El contacto de sus labios sobre los míos….
De su lengua con la mía….
Era simplemente embriagador. Simplemente no podía alejarme, por más que una parte de mi cerebro me rogara que estuviera alerta.
Me separé unos centímetros y me quedé mirándolo detenidamente, algo me llamó la atención.
-Tienes un chupón.
-¿En serio? ¿Dónde?
-Ahí- le acaricié el cuello en la parte donde estaba aquella mancha levemente de color.
-¿se nota mucho?- preguntó alterado.
-Aún no.
Lo abracé y enterré la cara en su cuello, mordiendo y succionando en la misma zona.
-¡Leonardo!
-¡¿Qué están haciendo?!
-S-Sensei….
Me alejé tan rápidamente, deseando que no hubiera alcanzado a ver nada. Para mi suerte, estaba de espaldas a él, pero la cara de Donatello demostraba que no estaba contento.

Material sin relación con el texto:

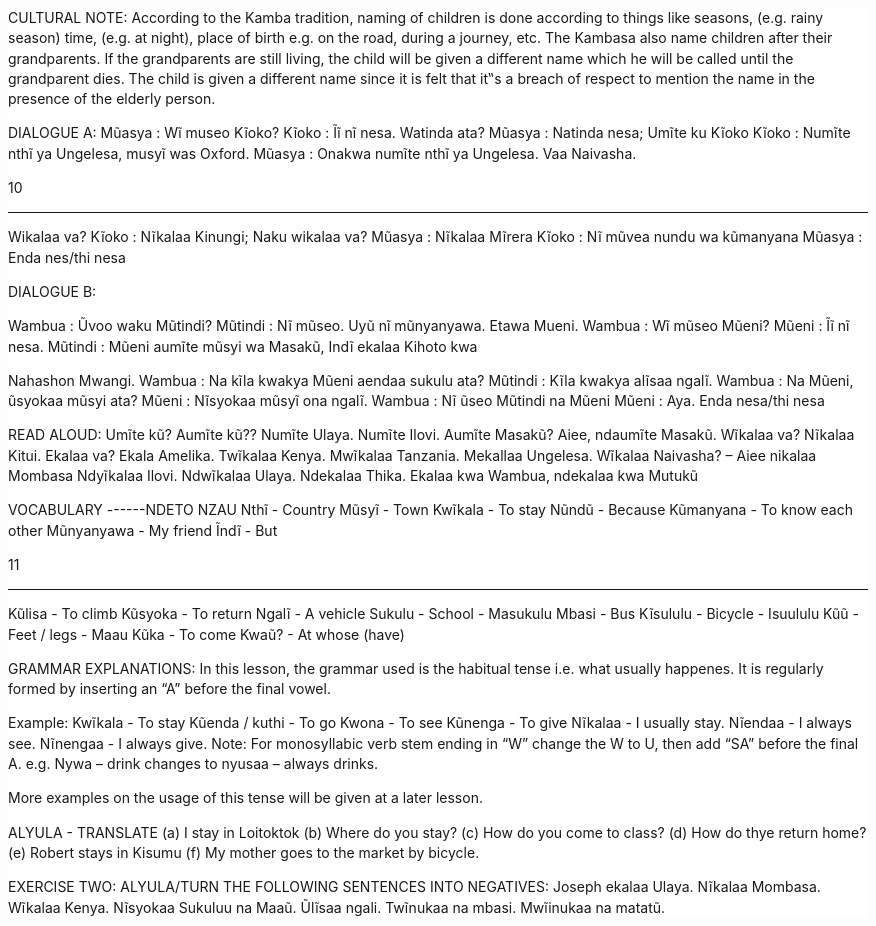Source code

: CULTURAL NOTE: According to the Kamba tradition, naming of children is done according to things like seasons, (e.g. rainy season) time, (e.g. at night), place of birth e.g. on the road, during a journey, etc. The Kambasa also name children after their grandparents. If the grandparents are still living, the child will be given a different name which he will be called until the grandparent dies. The child is given a different name since it is felt that it‟s a breach of respect to mention the name in the presence of the elderly person.

DIALOGUE A: Mũasya : Wĩ museo Kĩoko? Kĩoko : Ĩĩ nĩ nesa. Watinda ata? Mũasya : Natinda nesa; Umĩte ku Kĩoko Kĩoko : Numĩte nthĩ ya Ungelesa, musyĩ was Oxford. Mũasya : Onakwa numĩte nthĩ ya Ungelesa. Vaa Naivasha.

10



* * *

Wikalaa va? Kĩoko : Nĩkalaa Kinungi; Naku wikalaa va? Mũasya : Nĩkalaa Mĩrera Kĩoko : Nĩ mũvea nundu wa kũmanyana Mũasya : Enda nes/thi nesa

DIALOGUE B:

Wambua : Ũvoo waku Mũtindi? Mũtindi : Nĩ mũseo. Uyũ nĩ mũnyanyawa. Etawa Mueni. Wambua : Wĩ mũseo Mũeni? Mũeni : Ĩĩ nĩ nesa. Mũtindi : Mũeni aumĩte mũsyi wa Masakũ, Indĩ ekalaa Kihoto kwa

Nahashon Mwangi. Wambua : Na kĩla kwakya Mũeni aendaa sukulu ata? Mũtindi : Kĩla kwakya alĩsaa ngalĩ. Wambua : Na Mũeni, ũsyokaa mũsyi ata? Mũeni : Nĩsyokaa mũsyĩ ona ngalĩ. Wambua : Nĩ ũseo Mũtindi na Mũeni Mũeni : Aya. Enda nesa/thi nesa

READ ALOUD: Umĩte kũ? Aumĩte kũ?? Numĩte Ulaya. Numĩte Ilovi. Aumĩte Masakũ? Aiee, ndaumĩte Masakũ. Wĩkalaa va? Nĩkalaa Kitui. Ekalaa va? Ekala Amelika. Twĩkalaa Kenya. Mwĩkalaa Tanzania. Mekallaa Ungelesa. Wĩkalaa Naivasha? – Aiee nikalaa Mombasa Ndyĩkalaa Ilovi. Ndwĩkalaa Ulaya. Ndekalaa Thika. Ekalaa kwa Wambua, ndekalaa kwa Mutukũ

VOCABULARY ------NDETO NZAU Nthĩ - Country Mũsyĩ - Town Kwĩkala - To stay Nũndũ - Because Kũmanyana - To know each other Mũnyanyawa - My friend Ĩndĩ - But

11



* * *

Kũlisa - To climb Kũsyoka - To return Ngalĩ - A vehicle Sukulu - School - Masukulu Mbasi - Bus Kĩsululu - Bicycle - Isuululu Kũũ - Feet / legs - Maau Kũka - To come Kwaũ? - At whose (have)

GRAMMAR EXPLANATIONS: In this lesson, the grammar used is the habitual tense i.e. what usually happenes. It is regularly formed by inserting an “A” before the final vowel.

Example: Kwĩkala - To stay Kũenda / kuthi - To go Kwona - To see Kũnenga - To give Nĩkalaa - I usually stay. Nĩendaa - I always see. Nĩnengaa - I always give. Note: For monosyllabic verb stem ending in “W” change the W to U, then add “SA” before the final A. e.g. Nywa – drink changes to nyusaa – always drinks.

More examples on the usage of this tense will be given at a later lesson.

ALYULA - TRANSLATE (a) I stay in Loitoktok (b) Where do you stay? (c) How do you come to class? (d) How do thye return home? (e) Robert stays in Kisumu (f) My mother goes to the market by bicycle.

EXERCISE TWO: ALYULA/TURN THE FOLLOWING SENTENCES INTO NEGATIVES: Joseph ekalaa Ulaya. Nĩkalaa Mombasa. Wĩkalaa Kenya. Nĩsyokaa Sukuluu na Maaũ. Ũlĩsaa ngali. Twĩnukaa na mbasi. Mwĩinukaa na matatũ.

Volví a acercarme a su cuello y lo olfatee sonoramente, sintiendo el olor de mi saliva. Donnie me miró pidiendo una explicación acerca de lo que estaba haciendo.
-Iugg hueles muy mal Donatello. Deberías bañarte.
-¿Qué?
Miguel Ángel se acercó a él y lo olfateó. Al parecer había llegado al escuchar a Splinter.
-Leo tiene razón, Donnie hueles a… a… A ALCANTARILLA. ¿Quieres oler Sensei?
Me bajé de la mesa y lo miré, esperando ver en su cara aquella reacción de credulidad.
-No gracias.
-Sensei, ¿necesitas algo?- se tapó aquel chupón que ahora resaltaba mas.
-No Donatello, solo vine a ver si ya se habían ido al patrullaje. Será mejor que te bañes pronto.
-Hai Sensei.
Se fue detrás del maestro y antes de cerrar la puerta me lanzó una mirada de odio.
¡Bah!, bañarse dos veces al día no le hace mal a nadie.
-Ufff... eso estuvo cerca.
-¿En serio Mikey? ¿a alcantarilla?
-¿Qué tiene de malo?
-VIVIMOS EN UNA.
-Encima que les salvo el caparazón, se quejan.